Action item: List every conversion function named in the mailing list reply about the zoo and its packages below.

Re: [R] Irregular Time Series: zoo & its: Pros & Cons

From: Gabor Grothendieck <ggrothendieck_at_gmail.com>
Date: Fri 26 Aug 2005 - 09:01:59 EST

On 8/25/05, David James <djames@frontierassoc.com> wrote:
> Hello,
>
> I'm working with irregular time series data. What do you all think
> about the strengths and weaknesses of the "zoo" and "its" packages?

I have worked on the development of zoo with Achim Zeileis so I will just speak to that one.

The key to notice about zoo is its independence of index class (i.e. date, time or date/time class) making it general in nature so that you can use any one you like. It supports all the standard date and time classes in R and you can add your own too. In your case you probably want to use chron (or POSIXct if you need time zones) or you could create your own special hourly class. See the Help Desk article in R News 4/1 for a discussion of the main classes and see the table at the end of that article for various idioms which you may need.

zoo supports not only irregular but also weakly regular series (zooreg class) which are ones that have an underlying regularity, e.g. hourly, monthly even though they may not have every hour, month, etc. filled in.

zoo has a PDF manual available via (in R):

   library(zoo)
   vignette("zoo")

zoo can work together with the 'its' class and 'ts' class via as.zoo, as.its and as.ts.

>
> I've installed and skimmed the documentation on both packages. I was
> hoping to get a little guidance from the user community before
> proceeding further.
>
> In case anyone is interested in my particular problem: I'm looking
> at some (surface) temperature data from NOAA: http://
> cdo.ncdc.noaa.gov/ulcd/ULCD
> It is (irregular) time series format. The NOAA data reports year,
> month, date, hour, and minute. I want to group the data into hourly
> chunks. However, sometimes there are multiple observation per hour
> -- i.e an observation at 3:45 and 3:56. Also, sometimes a particular
> hour may be missing altogether. I need to clean up the data so that
> each hour has one and only one data point.

Recorded information:
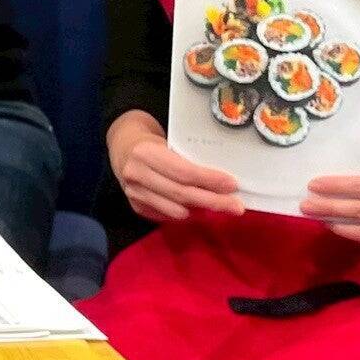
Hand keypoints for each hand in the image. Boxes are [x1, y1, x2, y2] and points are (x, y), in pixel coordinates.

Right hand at [109, 114, 243, 222]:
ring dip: (200, 209)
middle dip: (213, 201)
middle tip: (237, 206)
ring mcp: (134, 193)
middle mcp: (136, 175)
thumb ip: (187, 160)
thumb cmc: (153, 143)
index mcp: (146, 153)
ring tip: (216, 203)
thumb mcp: (167, 143)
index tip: (232, 185)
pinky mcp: (135, 206)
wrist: (122, 147)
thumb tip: (221, 182)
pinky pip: (167, 216)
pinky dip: (184, 212)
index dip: (210, 180)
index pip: (183, 172)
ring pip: (175, 210)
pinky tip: (193, 205)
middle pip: (182, 195)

Solution to this problem: as.zoo, as.its, as.ts